To describe the perfect happiness that now is mine would require still another volume. Ella – my own sweet Ella who was so nearly lost to me – became my wife a little over a year ago. She is seated in a long wicker chair at my side, while the summer sunset falling through the high old diamond-panes shines upon her fresh open countenance and tints her beautiful hair with gold.
It is the evening of a calm day, and a similar tranquillity seems to have fallen upon our lives, for a great peace has come to us in this stately old place that everywhere speaks mutely of the dignity of the Murrays.
Delightful indeed it is to be back again in England and no longer a wanderer, for Mr Murray has given over Wichenford to us for our home, and he in his turn is travelling in the Far East.
Of Dr Gavazzi we heard news not long ago. He is in Vienna, living, we suppose, upon his share of that money taken from his master’s secret hiding-place, while Himes, having returned to America, was, we saw in the papers, two months ago sentenced in New York to three years with hard labour for stealing a dressing-bag from a lady while travelling on the “Chicago Limited.”
A week after the death of Gordon-Wright and that eventful meeting at Granville Gardens when the enigma was solved, Lucie discovered in an old kit-bag of her father’s, at Studland, the packets of bank-notes obtained from the Villa Verde, and, suspecting them to be the proceeds of some robbery, she brought them to me. I suggested that as the money was not hers she should devote the whole of it to charity in Italy. Although fearing to put her foot on Italian soil again owing to the false and infamous charge against her, she at once adopted my suggestion, with the result that an orphan home at Poggio Imperiale, outside Florence, which she founded and endowed, now bears her name.
And the end?

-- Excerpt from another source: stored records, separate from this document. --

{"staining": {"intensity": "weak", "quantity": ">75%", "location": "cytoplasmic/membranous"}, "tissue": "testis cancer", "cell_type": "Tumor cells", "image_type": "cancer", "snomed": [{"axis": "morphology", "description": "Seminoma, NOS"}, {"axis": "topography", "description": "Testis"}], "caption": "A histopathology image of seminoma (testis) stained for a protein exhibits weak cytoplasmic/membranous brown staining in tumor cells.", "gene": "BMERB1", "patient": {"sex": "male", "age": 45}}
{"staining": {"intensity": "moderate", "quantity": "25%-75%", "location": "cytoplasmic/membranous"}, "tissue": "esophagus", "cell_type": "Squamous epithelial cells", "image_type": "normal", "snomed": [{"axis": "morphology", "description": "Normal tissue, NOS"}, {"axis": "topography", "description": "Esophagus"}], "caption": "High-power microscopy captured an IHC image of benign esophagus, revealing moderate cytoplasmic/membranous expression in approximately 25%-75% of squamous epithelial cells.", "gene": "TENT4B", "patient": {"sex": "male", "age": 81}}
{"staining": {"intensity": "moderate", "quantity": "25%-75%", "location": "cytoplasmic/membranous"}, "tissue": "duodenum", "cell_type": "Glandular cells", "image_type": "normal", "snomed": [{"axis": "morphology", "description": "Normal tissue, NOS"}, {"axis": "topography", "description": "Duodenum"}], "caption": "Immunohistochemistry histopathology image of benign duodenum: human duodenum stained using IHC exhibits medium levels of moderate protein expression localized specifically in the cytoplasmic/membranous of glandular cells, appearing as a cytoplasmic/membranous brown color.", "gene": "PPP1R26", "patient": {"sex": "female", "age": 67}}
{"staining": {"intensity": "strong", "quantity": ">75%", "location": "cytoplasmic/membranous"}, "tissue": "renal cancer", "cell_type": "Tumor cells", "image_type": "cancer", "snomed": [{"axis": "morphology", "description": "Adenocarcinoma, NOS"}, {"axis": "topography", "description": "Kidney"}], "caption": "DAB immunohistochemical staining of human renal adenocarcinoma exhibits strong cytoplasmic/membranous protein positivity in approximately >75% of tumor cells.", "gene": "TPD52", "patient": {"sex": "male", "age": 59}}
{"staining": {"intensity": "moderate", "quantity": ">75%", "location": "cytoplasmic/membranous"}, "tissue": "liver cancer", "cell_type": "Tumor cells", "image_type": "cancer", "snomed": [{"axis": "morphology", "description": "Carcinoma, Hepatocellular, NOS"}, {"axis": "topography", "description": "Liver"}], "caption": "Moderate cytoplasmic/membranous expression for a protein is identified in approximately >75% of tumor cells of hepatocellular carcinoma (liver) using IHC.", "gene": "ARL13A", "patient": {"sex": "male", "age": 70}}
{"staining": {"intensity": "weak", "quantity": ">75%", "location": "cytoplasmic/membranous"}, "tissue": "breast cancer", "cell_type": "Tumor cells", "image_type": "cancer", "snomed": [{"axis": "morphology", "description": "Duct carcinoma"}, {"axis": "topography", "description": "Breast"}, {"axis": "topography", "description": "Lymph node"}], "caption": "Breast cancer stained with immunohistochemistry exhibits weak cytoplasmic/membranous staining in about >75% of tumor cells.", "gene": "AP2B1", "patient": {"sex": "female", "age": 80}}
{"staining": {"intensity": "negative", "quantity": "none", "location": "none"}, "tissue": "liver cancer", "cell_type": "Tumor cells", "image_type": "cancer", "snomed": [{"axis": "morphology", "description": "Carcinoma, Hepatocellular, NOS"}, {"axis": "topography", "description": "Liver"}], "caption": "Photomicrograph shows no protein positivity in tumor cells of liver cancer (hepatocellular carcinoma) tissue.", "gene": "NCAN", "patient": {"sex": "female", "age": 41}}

Well, I think you will agree that it is as it should be.
About three months after our return from our honeymoon in Norway Sammy came to me and made an announcement which caused me to clap him heartily on the back and grip his hand. He had discovered that he had misjudged poor Lucie, that he loved her, and they were now already engaged.
To-day as I pen this final page they have been man and wife already three whole months. Not long, it is true, but sufficient to show us how happy they are in each other’s love. They have taken “The Cedars,” a charming old ivy-covered house a mile from Melton Mowbray, for both are passionately fond of hunting, and both are looking forward to good runs this next season.
The summer sun is sinking lower. Over everywhere is a faint ethereal golden mist that rises from the water and the woods; the colour deepens; the scent of the blossoms grows stronger. The charm of perfect freedom and perfect faith are ours. This modern world sneers at the isolation and absorption of passion as an egotism, but surely it is its highest sublimity. Love that remembers aught save the one beloved may be affection, but it certainly is not love.
And while Ella and I are leading a life of peace undisturbed and of love infinite – a God-given love that surpasses any that man has known within his heart – Italian police agents in various parts of the world are still in active search of Giovanni Nardini, and Scotland Yard is still sorely puzzled over the antecedents and tragic end of the Mysterious Mr Miller.